US stock market rally lacks fundamentals and Fed rate hikes will ‘break the back’ of something in markets, says economist David Rosenberg

David Rosenberg

David Rosenberg.Screenshot via Bloomberg TV

  • This year’s stock market rally was simply sentiment-driven and “devoid of fundamentals”, said David Rosenberg.

  • It’s only a matter of time before the Fed’s interest rate hikes “break something’s back” in the markets, he warned.

  • The next 12 months are going to be “really tough” as the lagged effects of Fed tightening kick in, he added.

US stocks’ best first-half run since 2019 was just a rally driven by ‘fundamental-free’ sentiment – and it’s only a matter of time before the trend falters on the back of rate hikes interest rate from the Federal Reserve, according to David Rosenberg.

The S&P 500 index jumped nearly 16% in the six months to June, buoyed by investor enthusiasm for artificial intelligence and bets that the Fed is about to end its political tightening. The gauge slid 19% in 2022 as central bank rate hikes – aimed at tackling inflation – undermined investor sentiment.

However, the rebound in equities this year has been driven more by “sentiment and momentum” than by better economic prospects, Rosenberg said in an interview with CNBC on Thursday. The veteran economist has long been bearish on the U.S. economy, warning that a recession has already hit U.S. corporate earnings and that stocks will plunge back into a bear market when a broader slowdown sets in.

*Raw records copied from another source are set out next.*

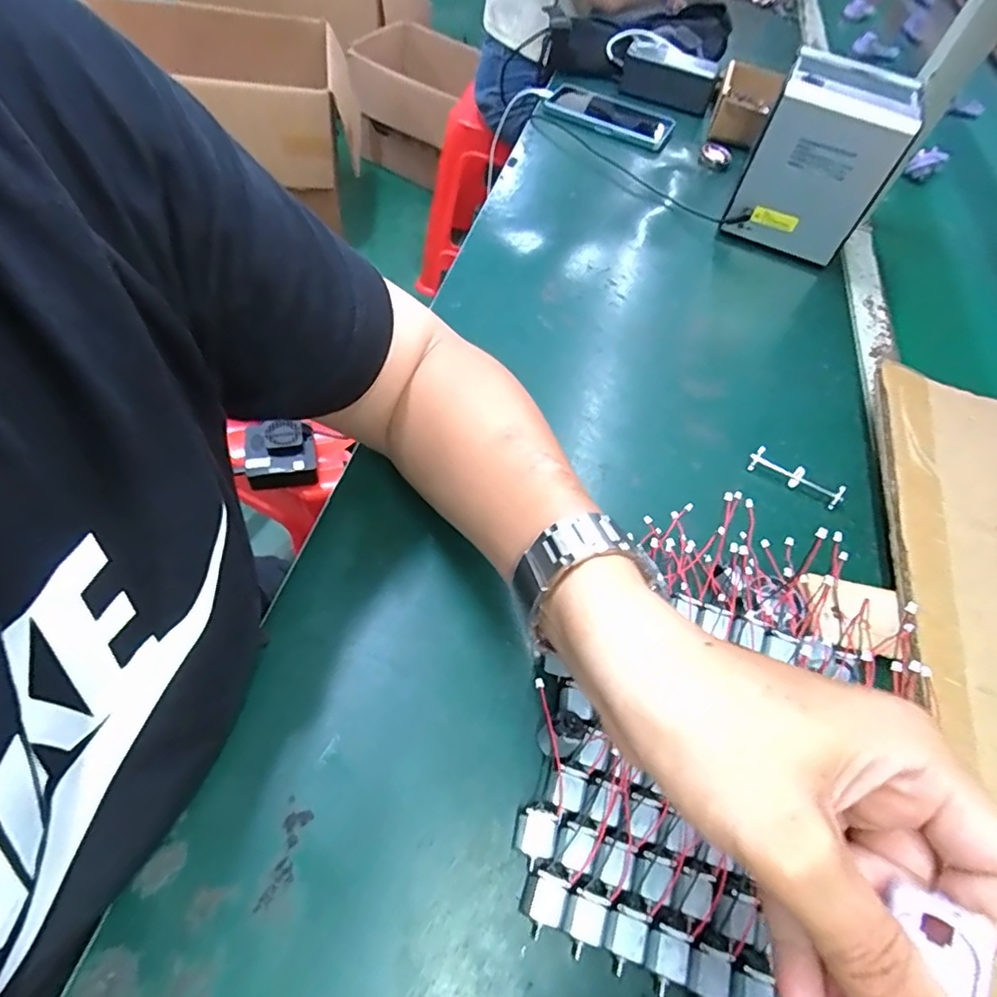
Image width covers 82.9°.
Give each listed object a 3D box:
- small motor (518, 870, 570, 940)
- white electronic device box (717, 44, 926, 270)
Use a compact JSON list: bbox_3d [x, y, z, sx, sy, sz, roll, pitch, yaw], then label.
[{"bbox_3d":[0.020,0.192,0.268,0.018,0.013,0.025,24,56,6],"label":"small motor"},{"bbox_3d":[0.333,-0.358,0.590,0.124,0.134,0.138,26,56,7],"label":"white electronic device box"}]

“I don’t know if the market is telling you anything about earnings, anything about the economy. It’s a sentiment and momentum driven market, I think pretty much devoid of fundamentals. And at some point given, Fed tightening, which is interminable, is going to break the back of something,” he told the outlet.

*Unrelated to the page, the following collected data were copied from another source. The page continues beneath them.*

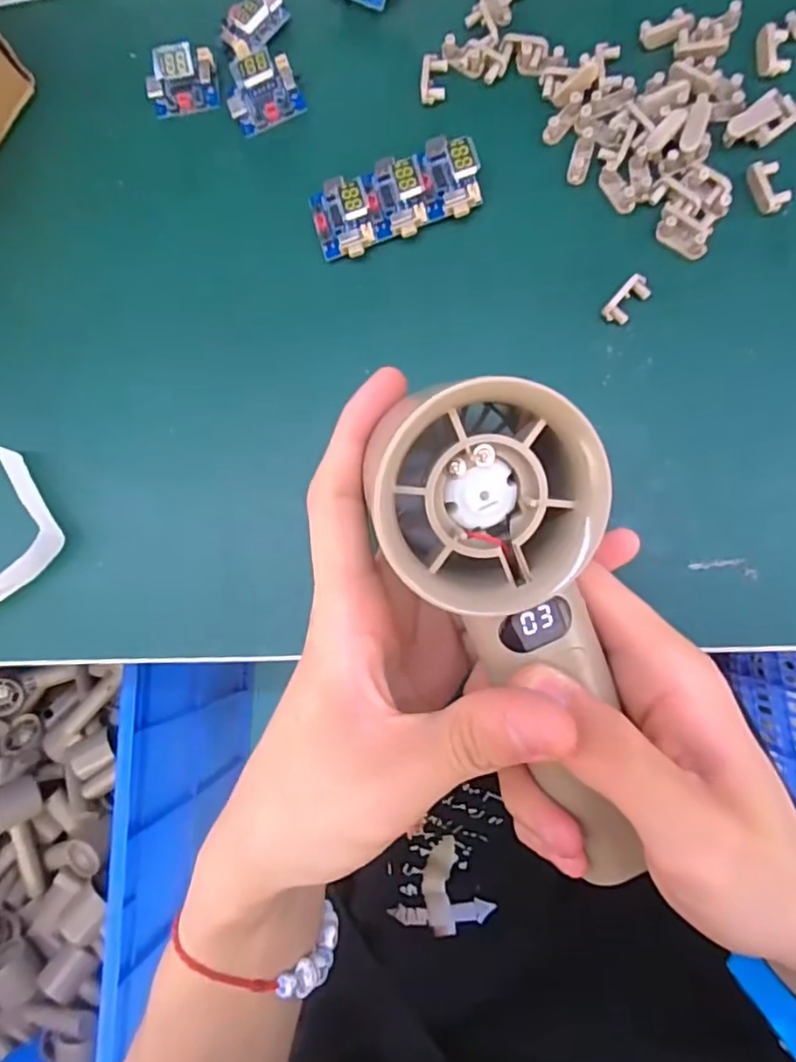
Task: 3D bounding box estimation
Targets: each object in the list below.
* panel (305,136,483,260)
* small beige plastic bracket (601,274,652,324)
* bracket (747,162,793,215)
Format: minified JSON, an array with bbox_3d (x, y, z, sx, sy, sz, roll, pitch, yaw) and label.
[{"bbox_3d":[-0.001,-0.132,0.243,0.067,0.014,0.034,-15,81,6],"label":"panel"},{"bbox_3d":[0.085,-0.085,0.230,0.010,0.005,0.019,44,91,11],"label":"small beige plastic bracket"},{"bbox_3d":[0.134,-0.125,0.224,0.011,0.005,0.019,-21,81,5],"label":"bracket"}]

The head of Rosenberg Research said there is a risk the Fed will raise interest rates by two or more times this year – and that’s bad news for the US economy. Rising interest rates increase the cost of debt for businesses and individuals, discouraging investment and spending.

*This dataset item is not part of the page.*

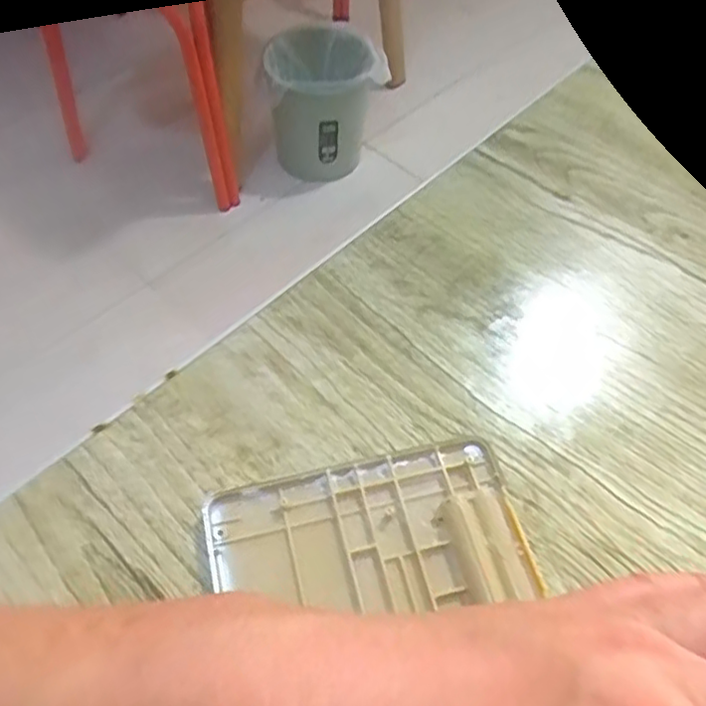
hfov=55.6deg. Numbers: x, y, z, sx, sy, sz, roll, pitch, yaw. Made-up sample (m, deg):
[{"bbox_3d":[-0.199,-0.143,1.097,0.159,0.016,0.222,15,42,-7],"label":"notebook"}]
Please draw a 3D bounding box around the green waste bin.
[{"bbox_3d":[-0.057,-0.511,1.434,0.240,0.291,0.248,1,56,-2],"label":"green waste bin"}]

“The next 12 months are going to be really tough. That’s when all the delays from the Fed are really going to kick in,” he said.

The Fed has raised its benchmark rates by 500 basis points since March 2022 – the biggest increase since the 1980s.

“I don’t think this Fed is confident in its forecasts or its models. It’s basically telling us that it’s data driven. But I’ve never seen a central bank so focused on data that is inherently contemporary and up-to-date. trolling,” Rosenberg said.